This Is the New American Theatre
nytheatre.com review by James Comtois
June 2, 2007
In Danny Bowes and Tom X. Chao's meta-comedy, This is the New American Theatre, which is playing at the Brick Theatre's Pretentious Festival, the two megalomaniac writer-performers attempt to create a new form of theatre, try to find love, and provide the most nudity I've ever seen in a play.
Tired of not getting the attention they believe they deserve, Danny and Tom plan to redefine theatre by having actresses appear nude onstage. The nude actresses will distract the audience while the emotionally impaired man-children subliminally propagandize the audience. Of course, once they cast their actresses—Danny's feminist friend Astrid and Tom X. Chao superfan Marcy—they realize (much to their chagrin) that the women have their own ideas about the play's direction.

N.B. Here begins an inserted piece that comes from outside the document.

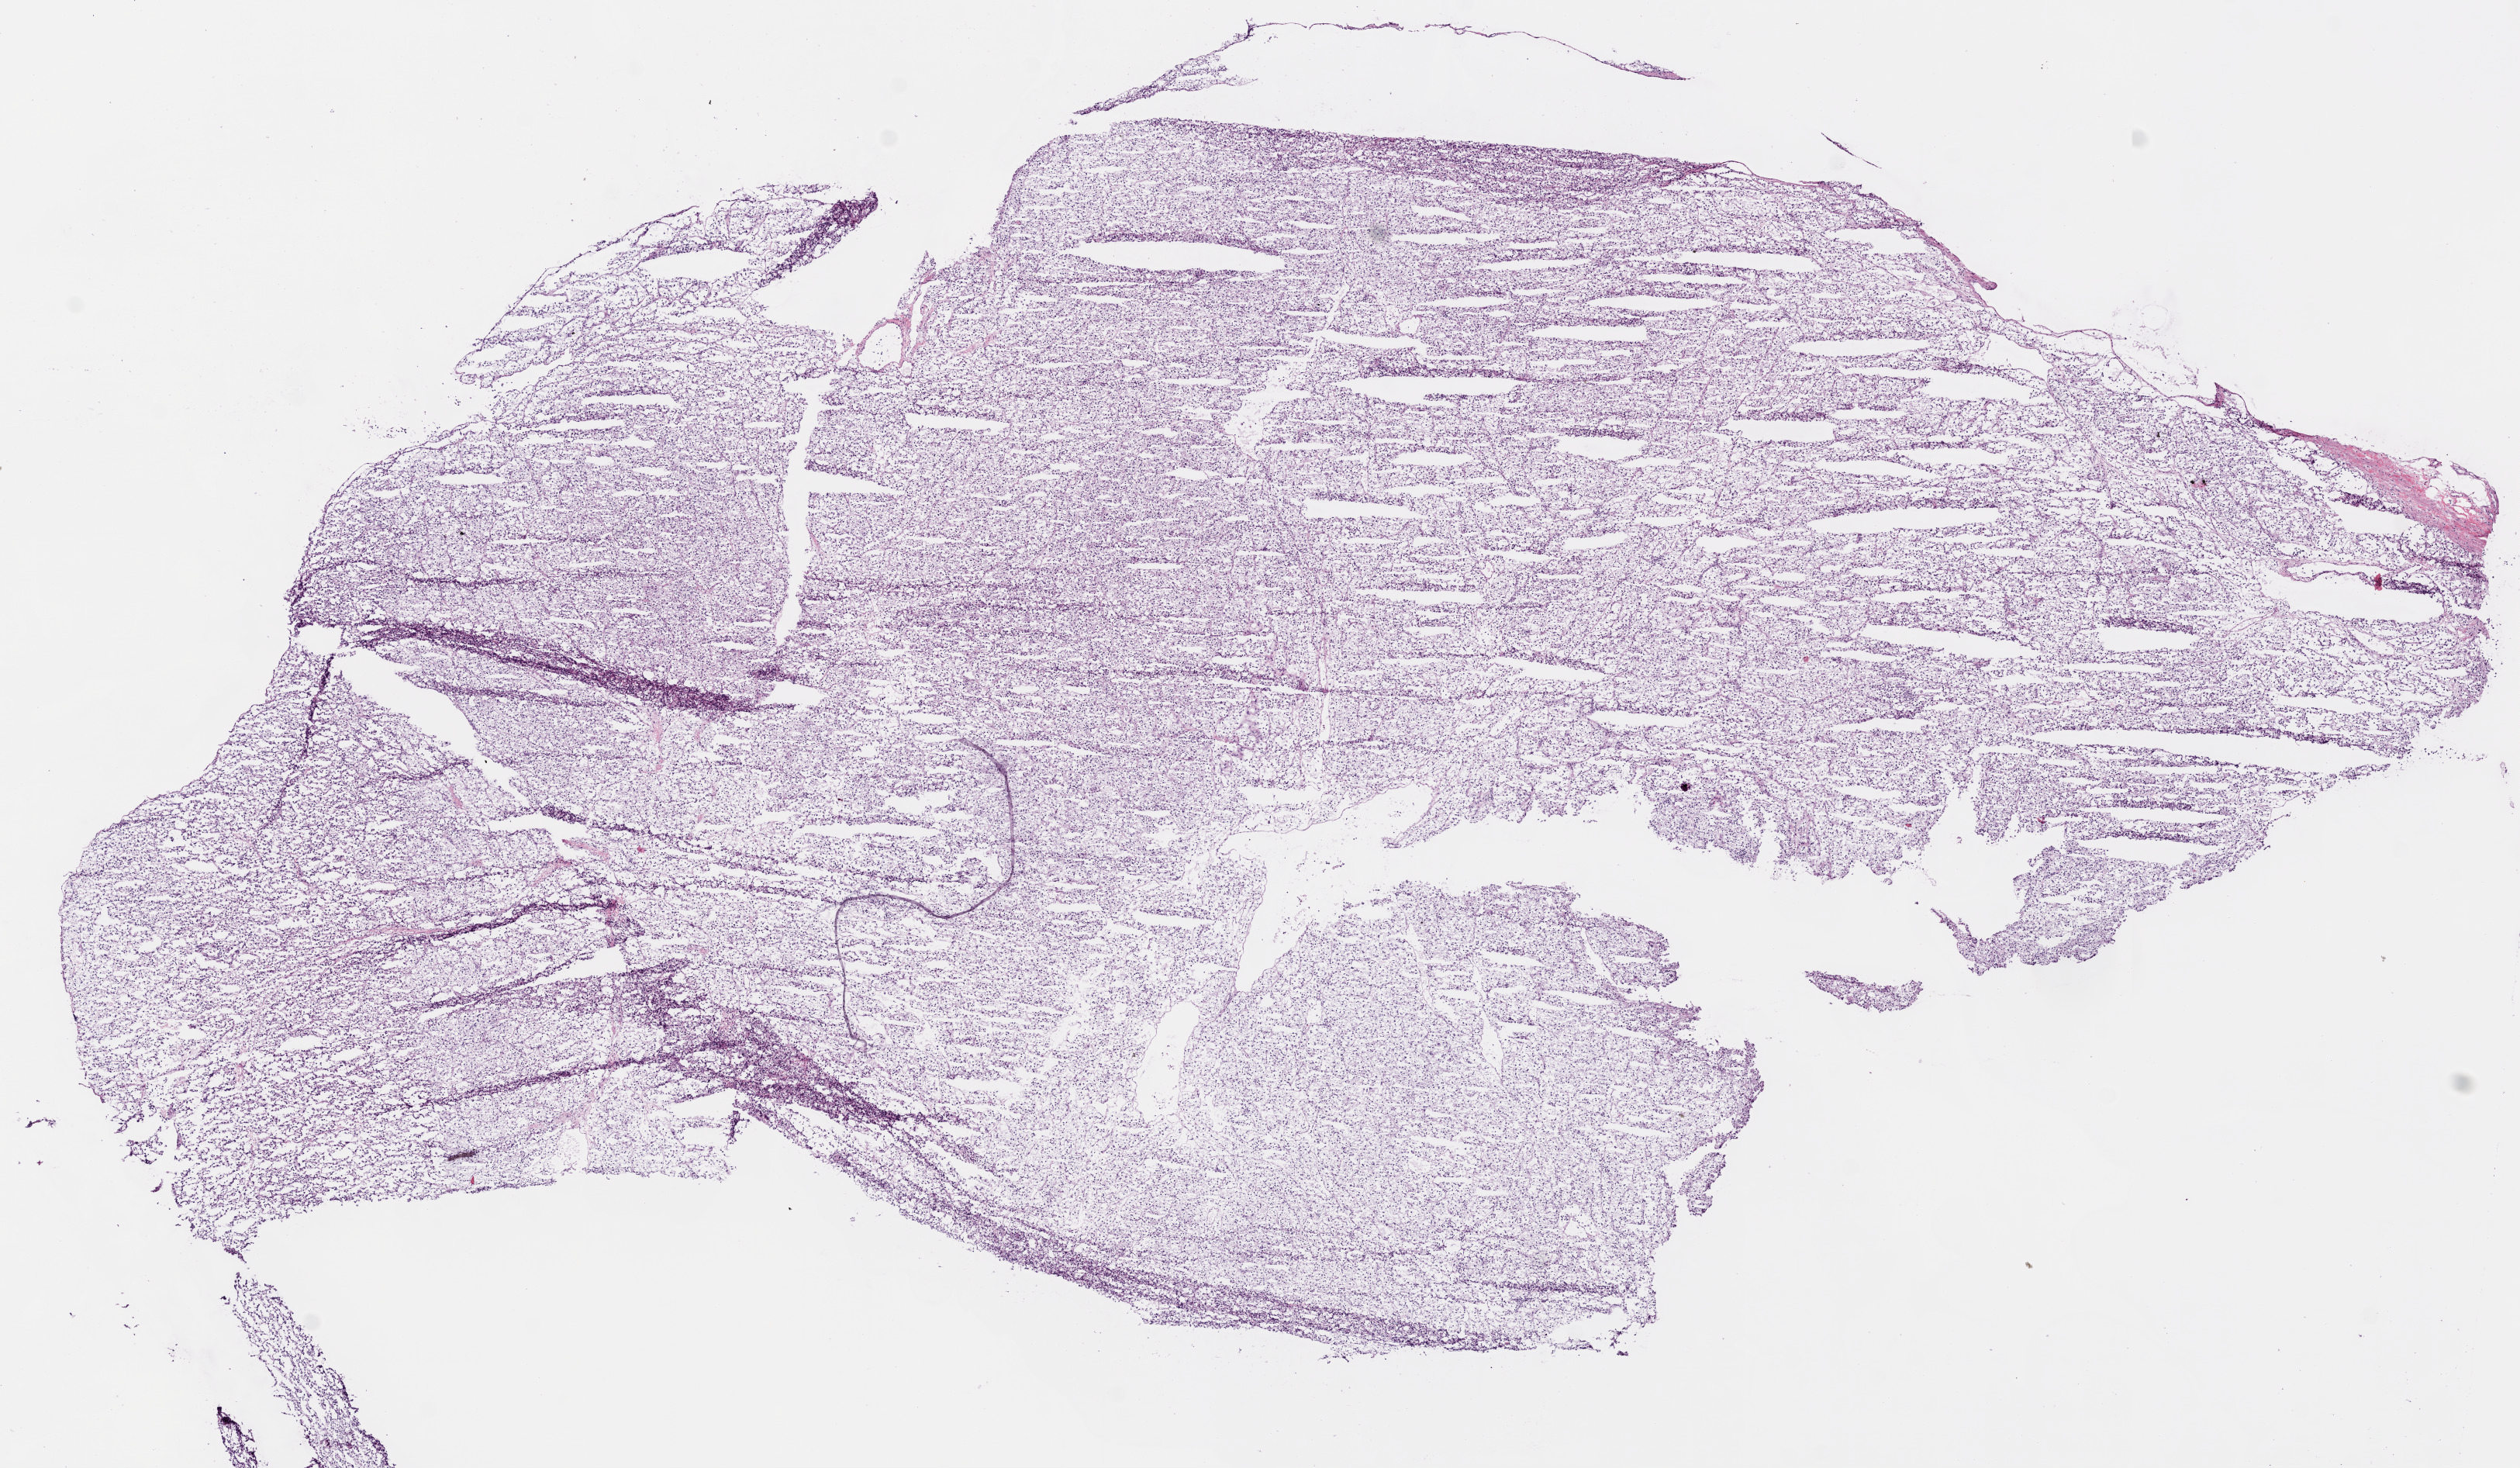
Hematoxylin and eosin (H&E) stained whole-slide image — a low-resolution overview of the entire scanned area, about 13.0 x 7.6 mm; frozen section; sample: primary tumour, kidney. Female patient; age at initial diagnosis 64 years. Histologic grade: G2 (moderately differentiated). Slide review estimates, as recorded: tumour cells 95%, tumour nuclei 90%, normal cells 0%, stromal cells 5%, necrosis 0%.
AJCC pathologic stage: I. TNM: T1b N0 M0. Pathologic diagnosis: Clear cell adenocarcinoma, NOS.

Is it funny? Yes. Does it convey interesting ideas in an entertaining way? Absolutely. Is it worth your while to see? Definitely. Does it reinvent the medium of theatre as its creators profess? Hardly.
There are some fun and interesting ideas being presented. Onstage nudie-time is often a heated topic of discussion in the realm of theatre, and This is the New American Theatre is a thoughtful satire on that stigma; Danny explains that, unlike most shows that make feeble attempts to artistically justify gratuitous nudity, they're admitting that the nudity in their play is gratuitous, which makes it therefore more genuinely artistic (it makes sense in its own twisted sort of way). At one point, Astrid explains that it's disingenuous and inaccurate to consider nudity exploitative if the actor or actress in question has no problem being naked on stage.
It is refreshing to see Bowes, who also directed, and Chao portray themselves as such insufferably egocentric brats without apology. I laughed uncontrollably at Tom's complaint about actresses having the audacity to (Heavens, no!) Ask Questions during the rehearsal process.
Melissa Roth and Karen Sours are great as Astrid and Marcy: very funny, very bold. Even though they appear naked for about 90% of their stage time, not once did I worry for them or feel that they were being exploited.
Unfortunately, Bowes's and Chao's script doesn't quite hold together. It could stand to see some selective cutting. Some of the scenes with the foursome rehearsing their masterpiece seriously drag (in particular, the one where Danny shows up to rehearsal late). Also, the subplot of the two men falling in love with Astrid and Marcy falling in love with Tom doesn't gel with the play's main through-line of Tom and Danny trying to reinvent theatre.
This is the News American Theatre is a riff on the recurring themes and ideas of Chao's earlier work (his own self-absorption, his difficulty in connecting with women, his assertion of his own genius). If you've never seen Chao's work, This is the New American Theatre is a good place to start. If you are familiar with his work, although an enjoyable play, it won't be anything new.
At the end of the day, however, wondering whether or not This is the New American Theatre is either a serious attempt to deconstruct the medium and/or the psyches of the play's creators or an excuse for lots and lots of gratuitous nudity is beside the point. It's a good deal of fun.